GAC also agreed to extend the project for a year (until 2024) to allow us to catch up for the way COVID-19 has slowed us down on project delivery.
The only wrinkle was that these funds came from GAC’s January-March quarter, so we had to get all these things in place by the end of March, 2021.
Our Kenyan colleagues temporarily set aside their other work and focused their efforts on getting this done by the end of March.
And they were successful!
In this article, I will write about stoves.
The kitchen at most farms is a stand-alone building next to the building where people live and sleep. This stove will replace the three stones set up so that a pot can sit on the three stones, over an open fire.
Before the smoke seeps out around the eaves, it swirls around in the building, and it hurts women’s eyes and their lungs.
Pre-school aged children are usually in the kitchen with their mothers and they, too, are affected by the smoke. We also know that small children can fall into the fire and get burned.
I’ve been in these kitchens and have had to go outside because of the smoke!
We have installed stoves at farm homes before, so we knew a stove manufacturer in Meru who could make small stoves.
These stoves are made of brick, and there is a chimney going out through the roof to carry the smoke out of the kitchen.
It has two holes in the top to heat two pots. It takes a fraction (possibly less than a quarter) of the wood normally used by a three-stone stove, and we included pipes which go around the stove to heat some water while food is cooking.
Now the women can cook without the smoke hurting their eyes and lungs, and they use less wood to cook their food.
Here is a quote from the Claire's February monthly report.
She was hired to help complete this project, thanks to the additional GAC funding.
Mary Kalingu is a member of the Kambaabu Women's Group. She is 65 years old and lives with her husband at Ntharagwene. She cooks in her kitchen, which almost shares an open space with the sitting area. She had been using the three-stone open fire to cook.
Mary explains that her eye condition and her husband’s had deteriorated before receiving the cooking stove due to smoke.
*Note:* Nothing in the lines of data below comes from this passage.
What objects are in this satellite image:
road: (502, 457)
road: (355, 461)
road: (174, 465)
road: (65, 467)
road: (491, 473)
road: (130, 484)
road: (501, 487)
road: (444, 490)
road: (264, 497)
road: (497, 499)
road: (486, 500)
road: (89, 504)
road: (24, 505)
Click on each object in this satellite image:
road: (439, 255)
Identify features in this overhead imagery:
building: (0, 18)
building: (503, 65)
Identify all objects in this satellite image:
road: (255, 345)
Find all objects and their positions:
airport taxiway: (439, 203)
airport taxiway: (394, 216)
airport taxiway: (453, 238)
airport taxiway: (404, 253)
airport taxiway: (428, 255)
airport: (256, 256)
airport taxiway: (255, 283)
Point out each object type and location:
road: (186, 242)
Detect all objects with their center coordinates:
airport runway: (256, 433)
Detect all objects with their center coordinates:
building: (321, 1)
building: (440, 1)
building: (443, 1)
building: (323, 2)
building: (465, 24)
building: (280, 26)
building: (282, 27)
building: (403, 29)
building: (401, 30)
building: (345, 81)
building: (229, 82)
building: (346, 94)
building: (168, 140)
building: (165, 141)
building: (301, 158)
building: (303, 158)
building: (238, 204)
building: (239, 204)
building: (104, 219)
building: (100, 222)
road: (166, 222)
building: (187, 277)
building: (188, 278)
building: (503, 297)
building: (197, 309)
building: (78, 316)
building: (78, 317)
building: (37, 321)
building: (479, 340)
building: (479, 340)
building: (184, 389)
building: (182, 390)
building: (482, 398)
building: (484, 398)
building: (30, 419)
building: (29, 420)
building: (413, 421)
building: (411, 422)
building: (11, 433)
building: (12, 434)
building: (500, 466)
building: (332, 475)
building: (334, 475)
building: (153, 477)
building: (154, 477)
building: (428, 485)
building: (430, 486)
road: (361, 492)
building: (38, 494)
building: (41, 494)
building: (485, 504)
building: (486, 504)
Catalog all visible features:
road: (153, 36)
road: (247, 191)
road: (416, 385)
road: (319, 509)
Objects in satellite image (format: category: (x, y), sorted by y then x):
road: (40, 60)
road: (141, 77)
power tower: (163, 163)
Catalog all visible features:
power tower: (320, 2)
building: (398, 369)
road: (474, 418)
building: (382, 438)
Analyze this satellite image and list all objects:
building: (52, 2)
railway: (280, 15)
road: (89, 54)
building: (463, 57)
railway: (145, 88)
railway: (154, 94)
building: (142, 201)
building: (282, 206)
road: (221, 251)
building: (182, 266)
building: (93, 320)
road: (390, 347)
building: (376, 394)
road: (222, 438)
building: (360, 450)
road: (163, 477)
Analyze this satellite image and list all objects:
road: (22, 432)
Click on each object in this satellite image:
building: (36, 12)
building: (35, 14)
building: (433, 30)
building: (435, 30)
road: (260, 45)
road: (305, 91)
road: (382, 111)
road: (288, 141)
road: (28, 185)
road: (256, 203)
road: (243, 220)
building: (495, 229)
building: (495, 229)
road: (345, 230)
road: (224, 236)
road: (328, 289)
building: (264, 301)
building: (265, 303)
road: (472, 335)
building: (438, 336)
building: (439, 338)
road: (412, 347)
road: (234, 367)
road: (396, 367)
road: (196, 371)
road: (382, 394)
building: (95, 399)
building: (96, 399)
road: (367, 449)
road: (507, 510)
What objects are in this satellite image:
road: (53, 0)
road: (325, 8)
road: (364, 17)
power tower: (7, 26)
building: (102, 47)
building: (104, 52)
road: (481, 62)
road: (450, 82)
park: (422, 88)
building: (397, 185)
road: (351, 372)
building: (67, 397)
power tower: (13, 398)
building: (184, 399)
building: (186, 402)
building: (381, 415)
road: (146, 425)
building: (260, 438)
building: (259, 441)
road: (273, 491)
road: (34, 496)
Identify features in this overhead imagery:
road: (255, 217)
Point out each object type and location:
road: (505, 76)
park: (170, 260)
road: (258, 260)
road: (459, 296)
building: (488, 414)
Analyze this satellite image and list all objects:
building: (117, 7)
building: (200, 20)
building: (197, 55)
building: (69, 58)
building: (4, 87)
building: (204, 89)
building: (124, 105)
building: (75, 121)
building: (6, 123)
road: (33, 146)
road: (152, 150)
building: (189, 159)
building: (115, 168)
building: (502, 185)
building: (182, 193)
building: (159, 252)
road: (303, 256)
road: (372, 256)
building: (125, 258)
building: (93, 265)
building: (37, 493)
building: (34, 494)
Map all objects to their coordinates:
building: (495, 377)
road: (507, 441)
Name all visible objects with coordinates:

Poor smoke emission in their kitchen caused them eyes, nose, and throat irritation.
She could not hide her excitement as she narrated to me how perfect the stove she received was. Her house was now smoke-free, and their allergic reactions had ceased.
When I visited her, her husband was busy, working on installing water pipes that would connect water to the stove's boilers.
She could not wait to use the hot water from her stove for necessary household cleaning and bathing too. To her, this would decrease her chances of catching a cold or arthritis.
These units were funded by Global Affairs Canada as part of the More Food, Better Food : Empowering Kenyan Women Farmers project.